The dancers, men and women
together, held hands, and moved slowly around in a circle, facing toward
the center, keeping time to songs that were sung without any
instrumental accompaniment. Hypnotic trances were a common feature of
the dance. Among the Sioux in Dakota the excitement, aggravated by local
grievances, led to an outbreak in the winter of 1890-91. The principal
events in this connection were the killing of Sitting Bull, Dec. 15,
1890, and the massacre at Wounded Knee, Dec. 29. The doctrine has now
faded out, and the dance exists only as an occasional social function.
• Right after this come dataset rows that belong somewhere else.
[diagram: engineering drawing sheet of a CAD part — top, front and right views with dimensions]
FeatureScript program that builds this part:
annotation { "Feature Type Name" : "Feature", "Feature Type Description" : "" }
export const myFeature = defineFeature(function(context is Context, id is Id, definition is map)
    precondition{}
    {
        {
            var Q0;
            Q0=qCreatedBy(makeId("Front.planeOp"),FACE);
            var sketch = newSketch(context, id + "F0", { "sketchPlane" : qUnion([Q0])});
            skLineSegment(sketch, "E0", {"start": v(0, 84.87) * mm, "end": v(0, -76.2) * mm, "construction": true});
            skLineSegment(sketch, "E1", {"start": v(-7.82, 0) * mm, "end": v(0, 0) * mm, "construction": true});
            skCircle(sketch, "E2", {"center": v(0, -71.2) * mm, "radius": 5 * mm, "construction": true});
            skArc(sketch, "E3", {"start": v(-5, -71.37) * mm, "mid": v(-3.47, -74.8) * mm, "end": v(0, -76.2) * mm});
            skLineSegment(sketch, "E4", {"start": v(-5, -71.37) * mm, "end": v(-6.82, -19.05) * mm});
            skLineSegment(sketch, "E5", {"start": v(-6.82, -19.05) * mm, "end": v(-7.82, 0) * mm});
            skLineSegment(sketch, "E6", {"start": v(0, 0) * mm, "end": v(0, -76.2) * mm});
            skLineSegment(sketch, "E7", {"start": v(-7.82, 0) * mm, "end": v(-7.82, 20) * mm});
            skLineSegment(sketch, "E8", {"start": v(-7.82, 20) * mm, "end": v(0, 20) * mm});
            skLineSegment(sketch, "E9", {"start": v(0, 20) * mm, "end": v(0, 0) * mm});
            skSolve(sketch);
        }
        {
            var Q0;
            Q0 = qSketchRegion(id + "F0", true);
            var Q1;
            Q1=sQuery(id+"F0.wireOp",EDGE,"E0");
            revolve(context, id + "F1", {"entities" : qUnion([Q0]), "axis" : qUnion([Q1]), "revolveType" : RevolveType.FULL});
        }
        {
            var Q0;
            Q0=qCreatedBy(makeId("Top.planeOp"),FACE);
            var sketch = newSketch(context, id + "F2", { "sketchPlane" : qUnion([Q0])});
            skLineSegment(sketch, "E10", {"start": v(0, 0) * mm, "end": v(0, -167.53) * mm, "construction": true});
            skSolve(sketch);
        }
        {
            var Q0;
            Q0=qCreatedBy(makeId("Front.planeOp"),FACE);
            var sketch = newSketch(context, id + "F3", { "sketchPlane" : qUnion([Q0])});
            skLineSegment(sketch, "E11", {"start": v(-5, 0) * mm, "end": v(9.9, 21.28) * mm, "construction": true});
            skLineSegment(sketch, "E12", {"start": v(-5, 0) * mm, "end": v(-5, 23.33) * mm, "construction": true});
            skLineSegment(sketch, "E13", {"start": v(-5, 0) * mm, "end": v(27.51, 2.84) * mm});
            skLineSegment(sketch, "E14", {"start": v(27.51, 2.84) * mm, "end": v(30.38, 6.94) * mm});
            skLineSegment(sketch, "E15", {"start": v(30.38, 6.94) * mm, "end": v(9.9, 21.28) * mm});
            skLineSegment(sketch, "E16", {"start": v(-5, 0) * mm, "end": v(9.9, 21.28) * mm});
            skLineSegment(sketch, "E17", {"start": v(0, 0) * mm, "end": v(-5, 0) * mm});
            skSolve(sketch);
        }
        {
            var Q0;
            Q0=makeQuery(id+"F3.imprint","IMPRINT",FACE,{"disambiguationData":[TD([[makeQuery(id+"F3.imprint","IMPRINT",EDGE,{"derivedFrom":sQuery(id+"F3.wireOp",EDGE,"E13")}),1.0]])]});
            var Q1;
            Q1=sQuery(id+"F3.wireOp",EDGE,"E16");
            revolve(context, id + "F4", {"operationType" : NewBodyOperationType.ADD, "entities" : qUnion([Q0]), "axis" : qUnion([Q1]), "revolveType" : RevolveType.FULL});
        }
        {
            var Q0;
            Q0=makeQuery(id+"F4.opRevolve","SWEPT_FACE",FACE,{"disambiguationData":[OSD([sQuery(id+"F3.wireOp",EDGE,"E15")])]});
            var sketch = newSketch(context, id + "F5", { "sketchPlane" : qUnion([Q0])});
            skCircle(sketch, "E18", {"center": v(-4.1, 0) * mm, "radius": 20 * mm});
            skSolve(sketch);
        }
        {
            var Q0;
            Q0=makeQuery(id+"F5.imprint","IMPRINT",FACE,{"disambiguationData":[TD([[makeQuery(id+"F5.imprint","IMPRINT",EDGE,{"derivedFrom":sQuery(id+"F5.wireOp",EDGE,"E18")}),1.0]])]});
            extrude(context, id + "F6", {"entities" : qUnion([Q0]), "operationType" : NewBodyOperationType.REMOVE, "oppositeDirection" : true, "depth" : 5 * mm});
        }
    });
In the Crow dance of the Cheyenne and Arapaho, a later development from
the Ghost dance proper, the drum is used, and many of the ordinary
tribal dances have incorporated Ghost-dance features, including even the
hypnotic trances.
The belief in the coming of a messiah, or
deliverer, who shall restore his people to a condition of primitive
simplicity and happiness, is probably as universal as the human race,
and takes on special emphasis among peoples that have been long
subjected to alien domination. In some cases the idea seems to have
originated from a myth, but in general it play safely be assumed that it
springs from a natural human longing. Both the Quichua of Peru and the
Aztec of Mexico, as well as more cultured races, had elaborate messiah
traditions, of which the first Spanish invaders were quick to take
advantage, representing themselves as the long-expected restorers of
ancient happiness. Within the United States nearly every great tribal
movement originated in the teaching of some messianic prophet.
This is
notably true of the Pontiac conspiracy in 1763-64, and of the
combination organized by Tecumseh and his brother, the prophet Tenskwatawa, shortly before the War of 1812. Of similar nature in more
recent times is the doctrine formulated on Columbia river by Smohalla.